:: Records supplied ::
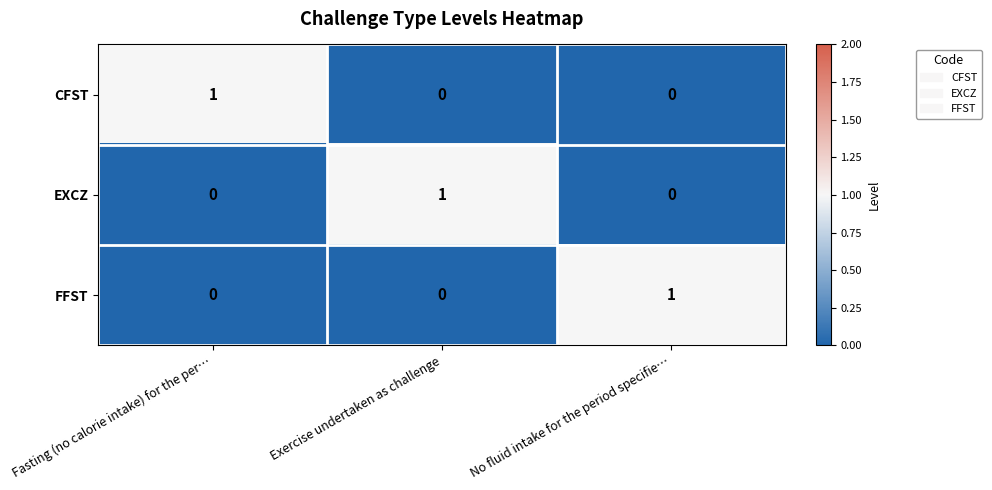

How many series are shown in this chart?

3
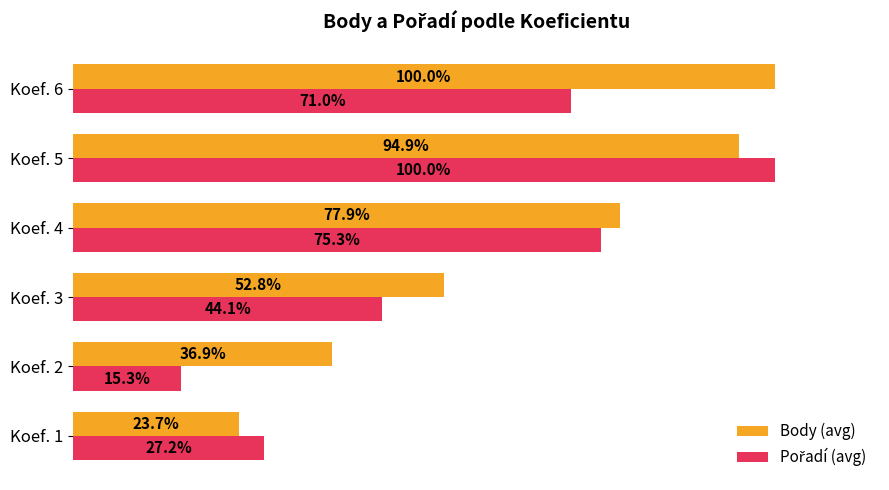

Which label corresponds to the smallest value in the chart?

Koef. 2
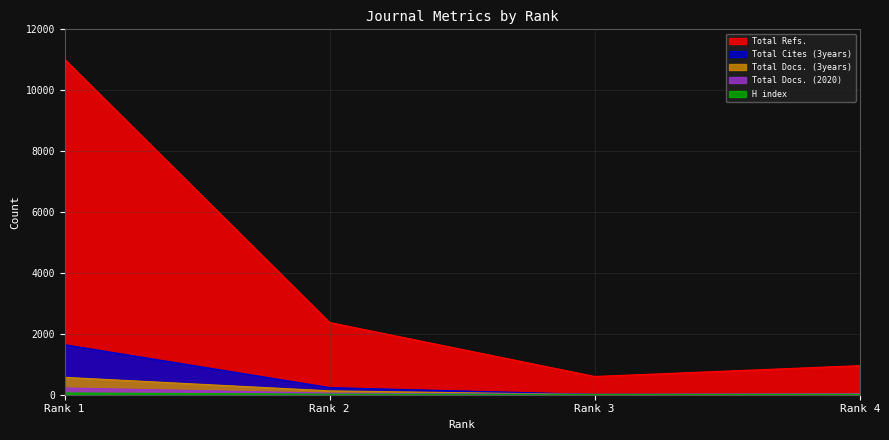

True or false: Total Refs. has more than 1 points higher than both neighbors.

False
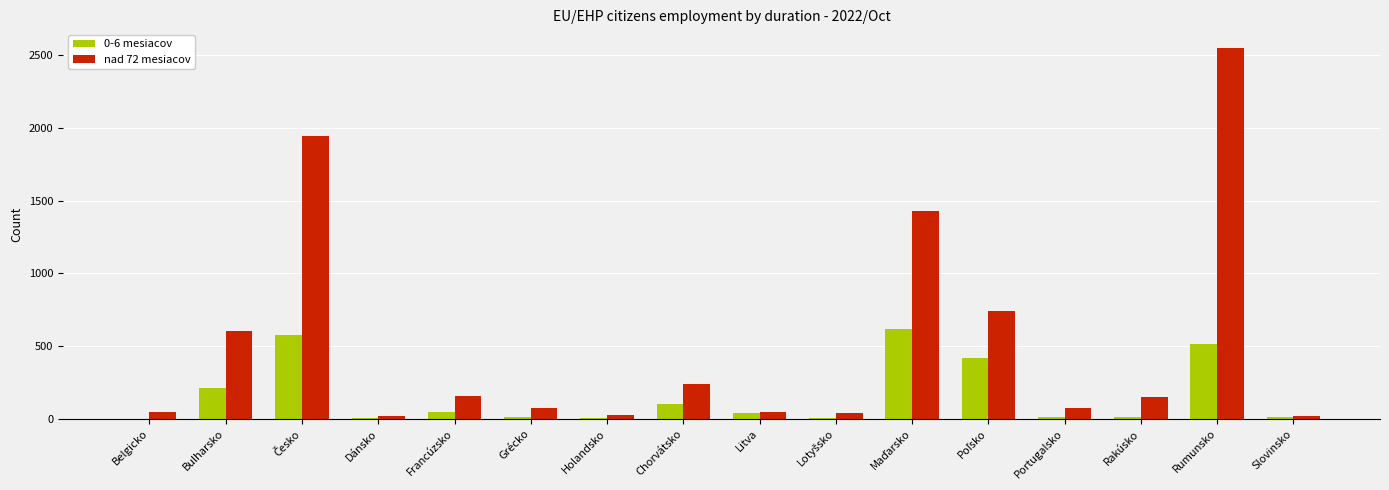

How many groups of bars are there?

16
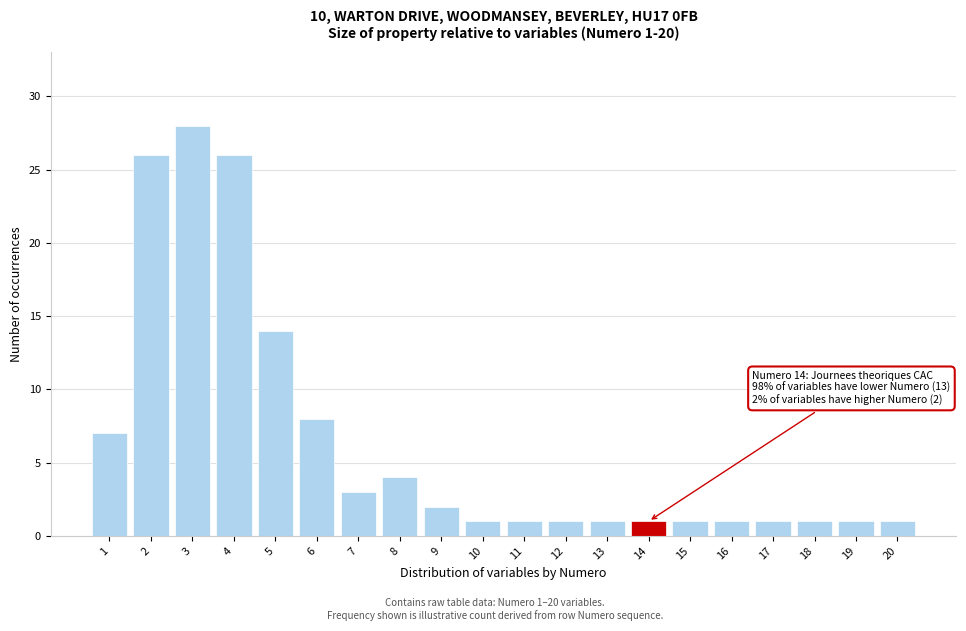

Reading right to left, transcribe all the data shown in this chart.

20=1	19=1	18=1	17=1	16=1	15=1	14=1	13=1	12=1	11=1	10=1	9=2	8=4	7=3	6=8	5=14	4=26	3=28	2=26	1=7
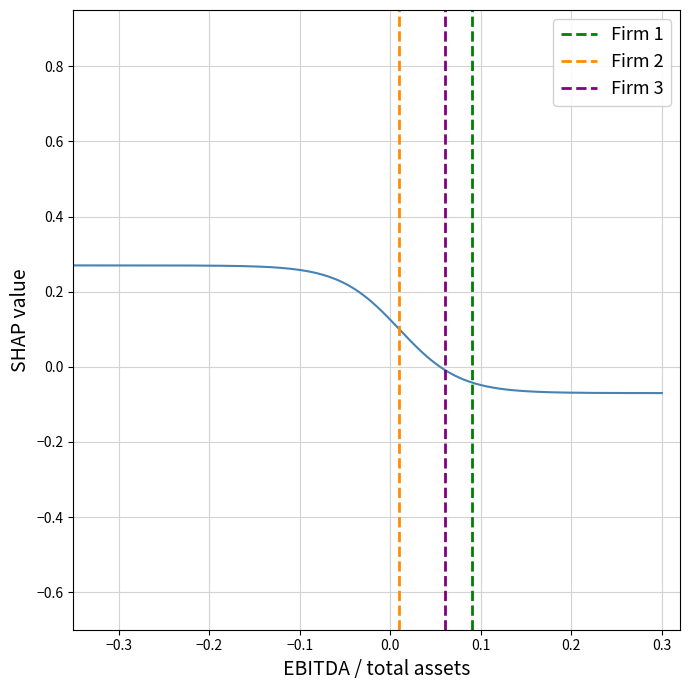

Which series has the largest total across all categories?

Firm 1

:: Exercise directions ::
Rewrite all the entries above with every "chart" replaced by "graph" and everything else unchanged. Omit the pictures.

:: Exercise answer ::
How many series are shown in this graph?

3

Which label corresponds to the smallest value in the graph?

Koef. 2

True or false: Total Refs. has more than 1 points higher than both neighbors.

False

How many groups of bars are there?

16

Reading right to left, transcribe all the data shown in this graph.

20=1	19=1	18=1	17=1	16=1	15=1	14=1	13=1	12=1	11=1	10=1	9=2	8=4	7=3	6=8	5=14	4=26	3=28	2=26	1=7

Which series has the largest total across all categories?

Firm 1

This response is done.